The last decade of research has made significant strides toward practical applications of Microbial Fuel Cells (MFCs); however, design improvements and operational optimization cannot be realized without equally considering engineering designs and biological interfacial reactions. In this study, the main factors contributing to MFCs' overall performance and their influence on MFC reproducibility are discussed. Two statistical approaches were used to create a map of MFC components and their expanded uncertainties, principal component analysis (PCA) and uncertainty of measurement results (UMR). PCA was used to identify the major factors influencing MFCs and to determine their ascendency over MFC operational characteristics statistically. UMR was applied to evaluate the factors' uncertainties and estimate their level of contribution to the final irreproducibility.

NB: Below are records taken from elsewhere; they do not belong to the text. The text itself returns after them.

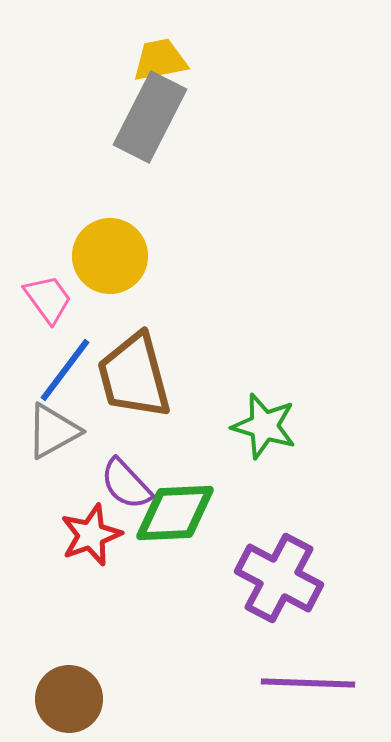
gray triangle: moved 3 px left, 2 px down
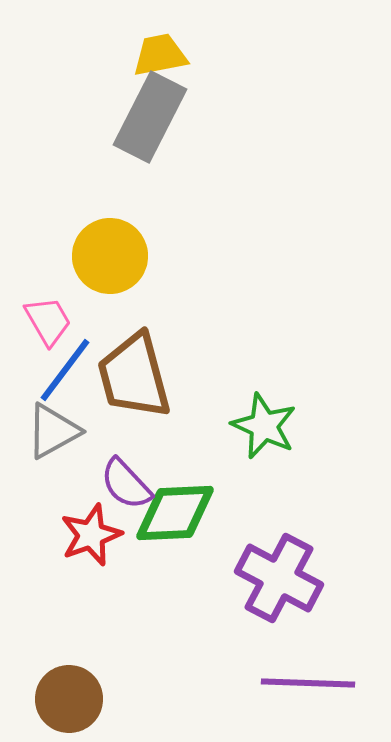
yellow trapezoid: moved 5 px up
pink trapezoid: moved 22 px down; rotated 6 degrees clockwise
green star: rotated 8 degrees clockwise
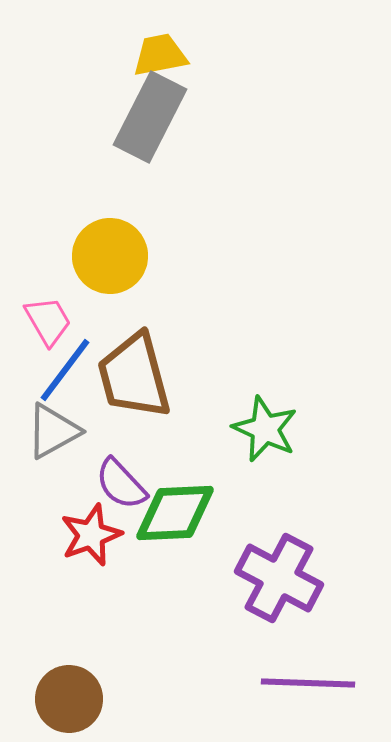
green star: moved 1 px right, 3 px down
purple semicircle: moved 5 px left
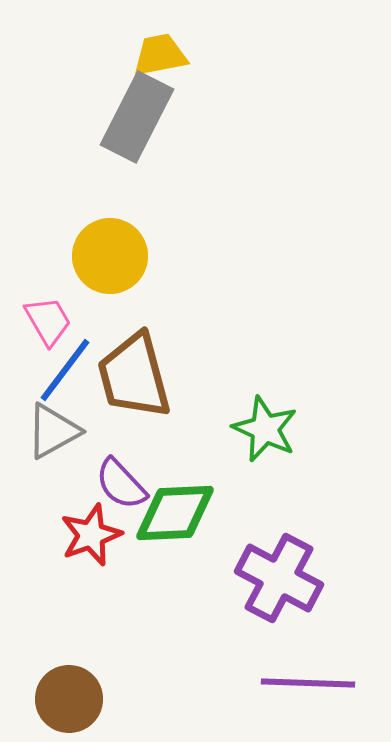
gray rectangle: moved 13 px left
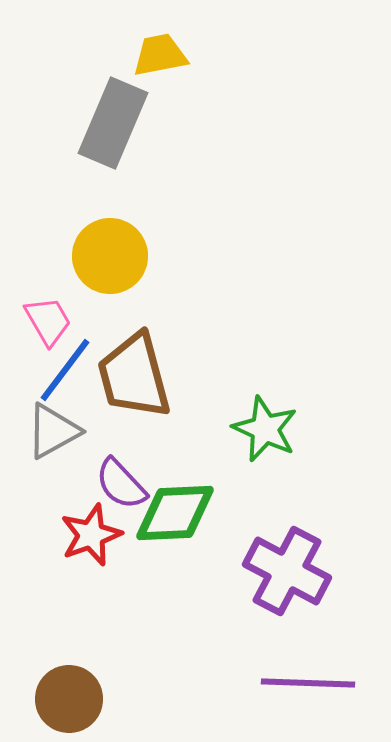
gray rectangle: moved 24 px left, 6 px down; rotated 4 degrees counterclockwise
purple cross: moved 8 px right, 7 px up
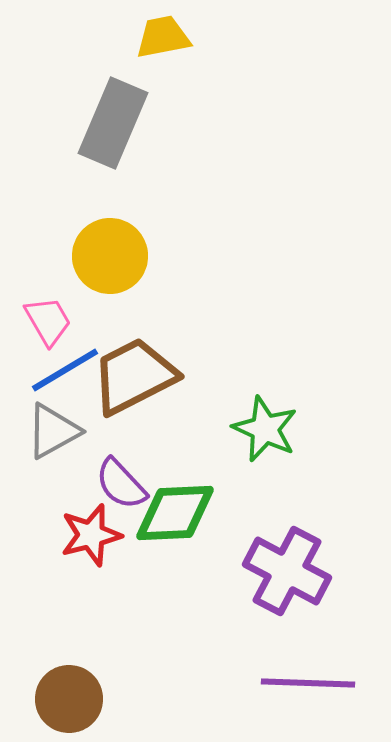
yellow trapezoid: moved 3 px right, 18 px up
blue line: rotated 22 degrees clockwise
brown trapezoid: rotated 78 degrees clockwise
red star: rotated 6 degrees clockwise
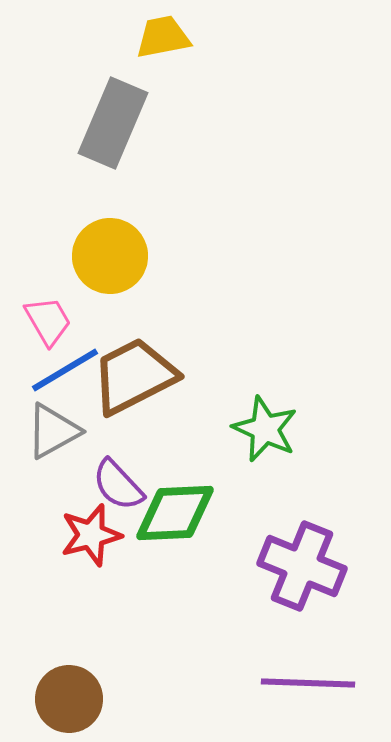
purple semicircle: moved 3 px left, 1 px down
purple cross: moved 15 px right, 5 px up; rotated 6 degrees counterclockwise
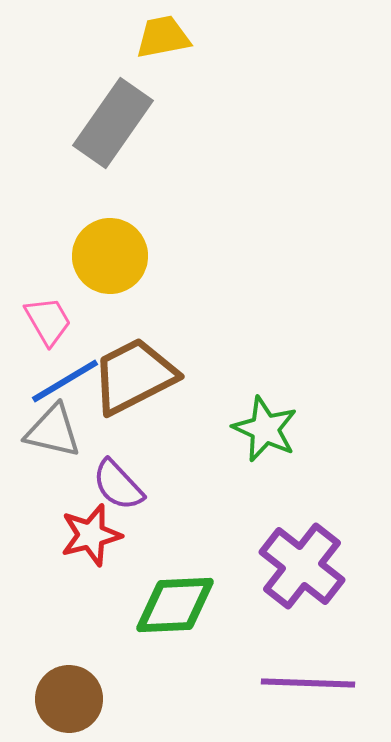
gray rectangle: rotated 12 degrees clockwise
blue line: moved 11 px down
gray triangle: rotated 42 degrees clockwise
green diamond: moved 92 px down
purple cross: rotated 16 degrees clockwise
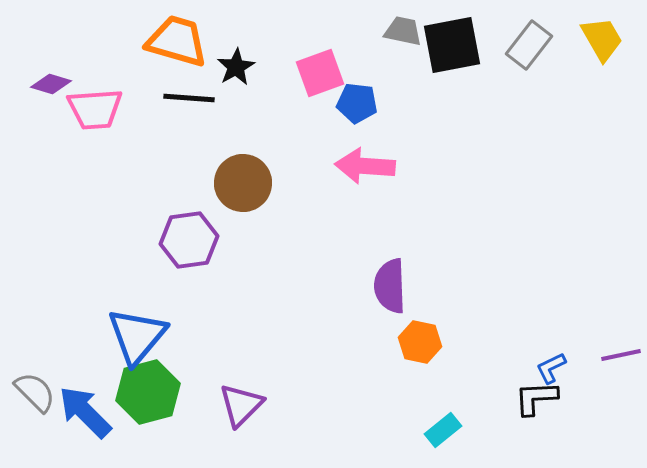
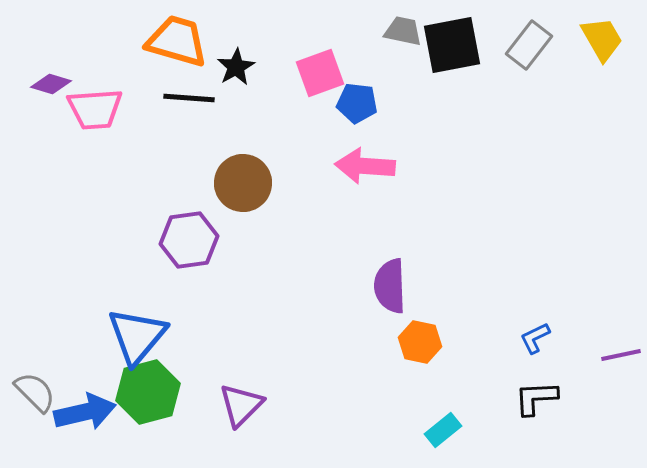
blue L-shape: moved 16 px left, 30 px up
blue arrow: rotated 122 degrees clockwise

In order to simplify the presentation and concentrate on the MFC components, only results from Shewanella spp. were included; however, a similar analysis could be applied for any DMRB or microbial community. The performed PCA/UMR analyses suggest that better reproducibility of MFC performance can be achieved through improved design parameters. This approach is exactly opposite to the MFC optimization and scale up approach, which should start with improving the bacteria-electrode interactions and applying these findings to well-designed systems.